===== Given entries
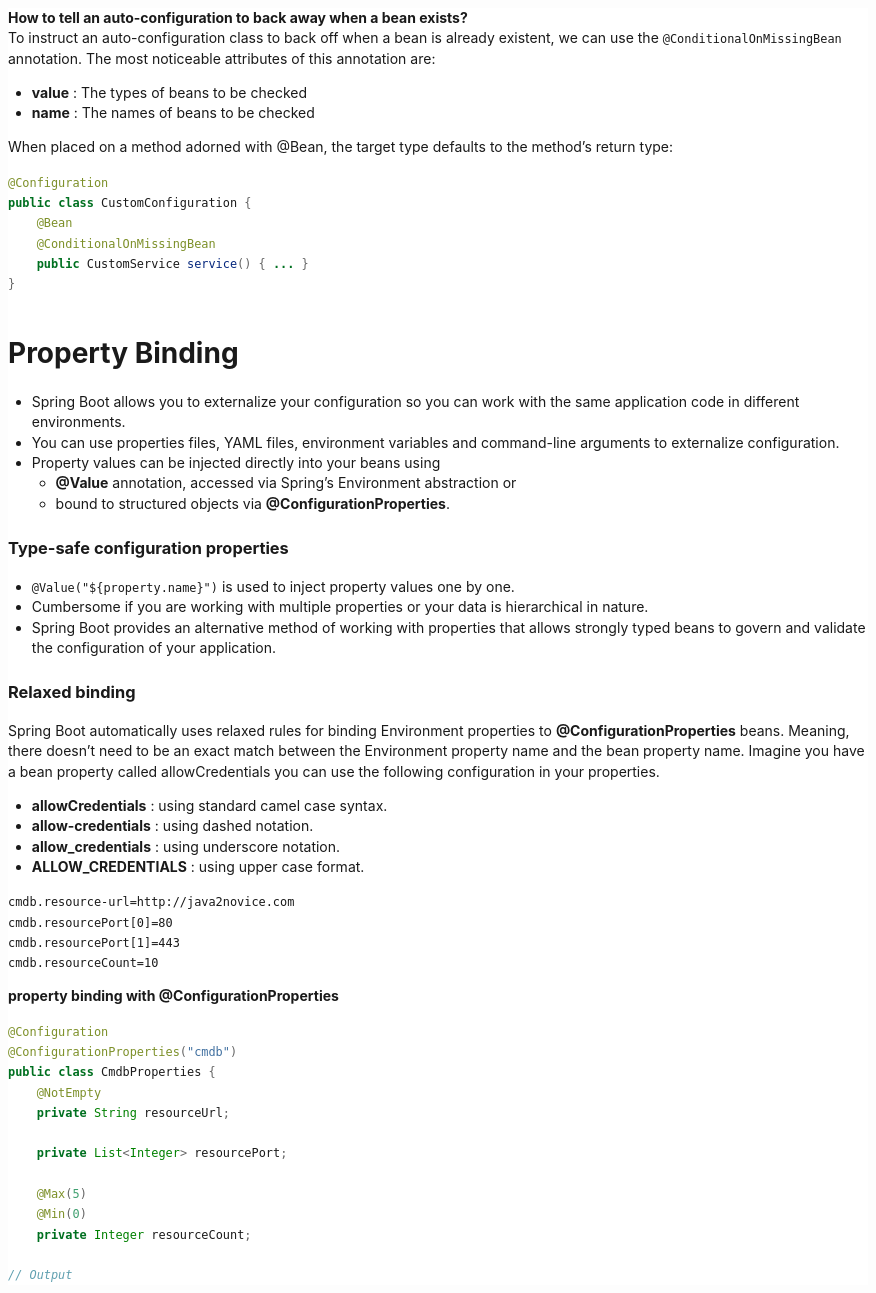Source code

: **How to tell an auto-configuration to back away when a bean exists?**  
To instruct an auto-configuration class to back off when a bean is already existent, we can use the `@ConditionalOnMissingBean` annotation. The most noticeable attributes of this annotation are:
- **value** : The types of beans to be checked
- **name**  : The names of beans to be checked

When placed on a method adorned with @Bean, the target type defaults to the method’s return type:

```java
@Configuration
public class CustomConfiguration {
    @Bean
    @ConditionalOnMissingBean
    public CustomService service() { ... }
}
```

# Property Binding

- Spring Boot allows you to externalize your configuration so you can work with the same application code in different environments. 
- You can use properties files, YAML files, environment variables and command-line arguments to externalize configuration.
- Property values can be injected directly into your beans using
    - **@Value** annotation, accessed via Spring’s Environment abstraction or 
    - bound to structured objects via **@ConfigurationProperties**.

### Type-safe configuration properties
- `@Value("${property.name}")` is used to inject property values one by one.
- Cumbersome if you are working with multiple properties or your data is hierarchical in nature. 
- Spring Boot provides an alternative method of working with properties that allows strongly typed beans to govern and validate the configuration of your application.

### Relaxed binding
Spring Boot automatically uses relaxed rules for binding Environment properties to **@ConfigurationProperties** beans. Meaning, there doesn’t need to be an exact match between the Environment property name and the bean property name. Imagine you have a bean property called allowCredentials you can use the following configuration in your properties.
- **allowCredentials** : using standard camel case syntax.
- **allow-credentials** : using dashed notation.
- **allow_credentials** : using underscore notation.
- **ALLOW_CREDENTIALS** : using upper case format.

```properties
cmdb.resource-url=http://java2novice.com
cmdb.resourcePort[0]=80
cmdb.resourcePort[1]=443
cmdb.resourceCount=10
```

**property binding with @ConfigurationProperties**  
```java
@Configuration
@ConfigurationProperties("cmdb")
public class CmdbProperties {
    @NotEmpty
    private String resourceUrl;

    private List<Integer> resourcePort;
    
    @Max(5)
    @Min(0)
    private Integer resourceCount;

// Output
```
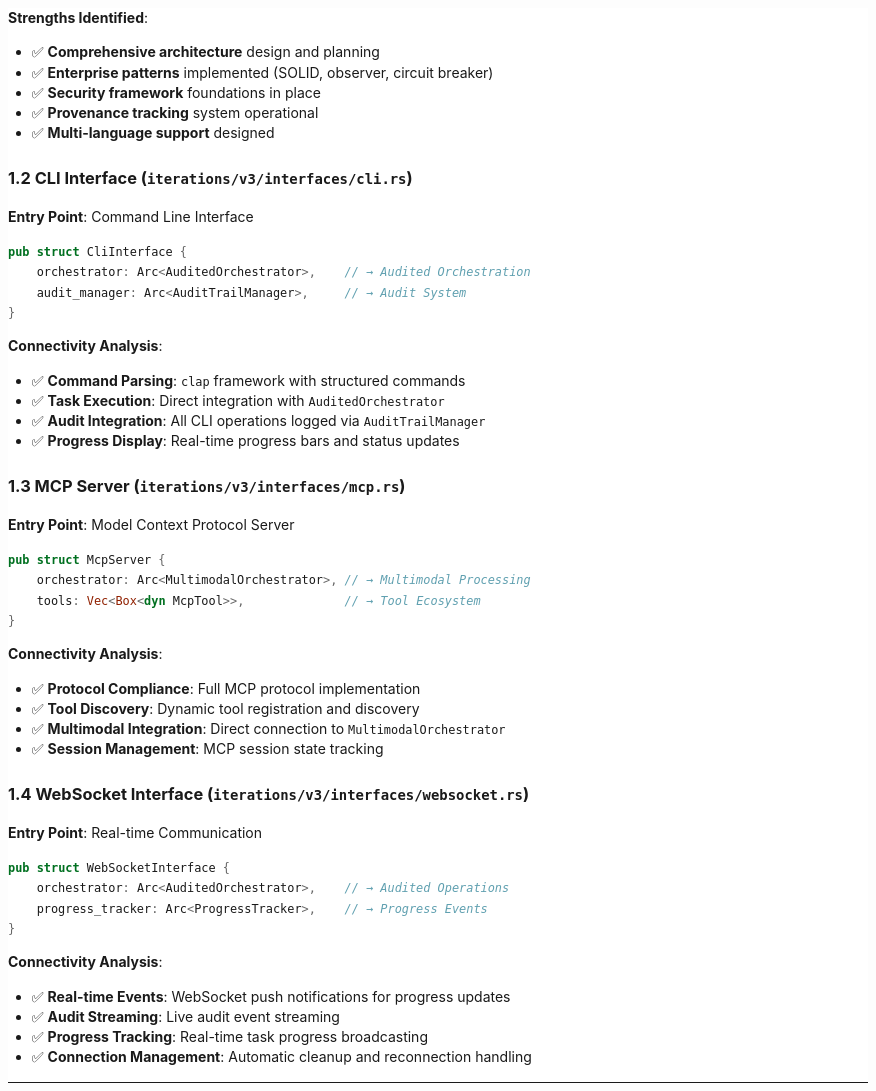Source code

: **Strengths Identified**:
- ✅ **Comprehensive architecture** design and planning
- ✅ **Enterprise patterns** implemented (SOLID, observer, circuit breaker)
- ✅ **Security framework** foundations in place
- ✅ **Provenance tracking** system operational
- ✅ **Multi-language support** designed

### 1.2 CLI Interface (`iterations/v3/interfaces/cli.rs`)

**Entry Point**: Command Line Interface
```rust
pub struct CliInterface {
    orchestrator: Arc<AuditedOrchestrator>,    // → Audited Orchestration
    audit_manager: Arc<AuditTrailManager>,     // → Audit System
}
```

**Connectivity Analysis**:
- ✅ **Command Parsing**: `clap` framework with structured commands
- ✅ **Task Execution**: Direct integration with `AuditedOrchestrator`
- ✅ **Audit Integration**: All CLI operations logged via `AuditTrailManager`
- ✅ **Progress Display**: Real-time progress bars and status updates

### 1.3 MCP Server (`iterations/v3/interfaces/mcp.rs`)

**Entry Point**: Model Context Protocol Server
```rust
pub struct McpServer {
    orchestrator: Arc<MultimodalOrchestrator>, // → Multimodal Processing
    tools: Vec<Box<dyn McpTool>>,              // → Tool Ecosystem
}
```

**Connectivity Analysis**:
- ✅ **Protocol Compliance**: Full MCP protocol implementation
- ✅ **Tool Discovery**: Dynamic tool registration and discovery
- ✅ **Multimodal Integration**: Direct connection to `MultimodalOrchestrator`
- ✅ **Session Management**: MCP session state tracking

### 1.4 WebSocket Interface (`iterations/v3/interfaces/websocket.rs`)

**Entry Point**: Real-time Communication
```rust
pub struct WebSocketInterface {
    orchestrator: Arc<AuditedOrchestrator>,    // → Audited Operations
    progress_tracker: Arc<ProgressTracker>,    // → Progress Events
}
```

**Connectivity Analysis**:
- ✅ **Real-time Events**: WebSocket push notifications for progress updates
- ✅ **Audit Streaming**: Live audit event streaming
- ✅ **Progress Tracking**: Real-time task progress broadcasting
- ✅ **Connection Management**: Automatic cleanup and reconnection handling

---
==========
What you will do ▸ Working from the data above, extract solely the lines from the one containing "one by one." through the one containing "- Cumbersome if", exactly as they appear, both included.

Response to the exercise ▸
- `@Value("${property.name}")` is used to inject property values one by one.
- Cumbersome if you are working with multiple properties or your data is hierarchical in nature. 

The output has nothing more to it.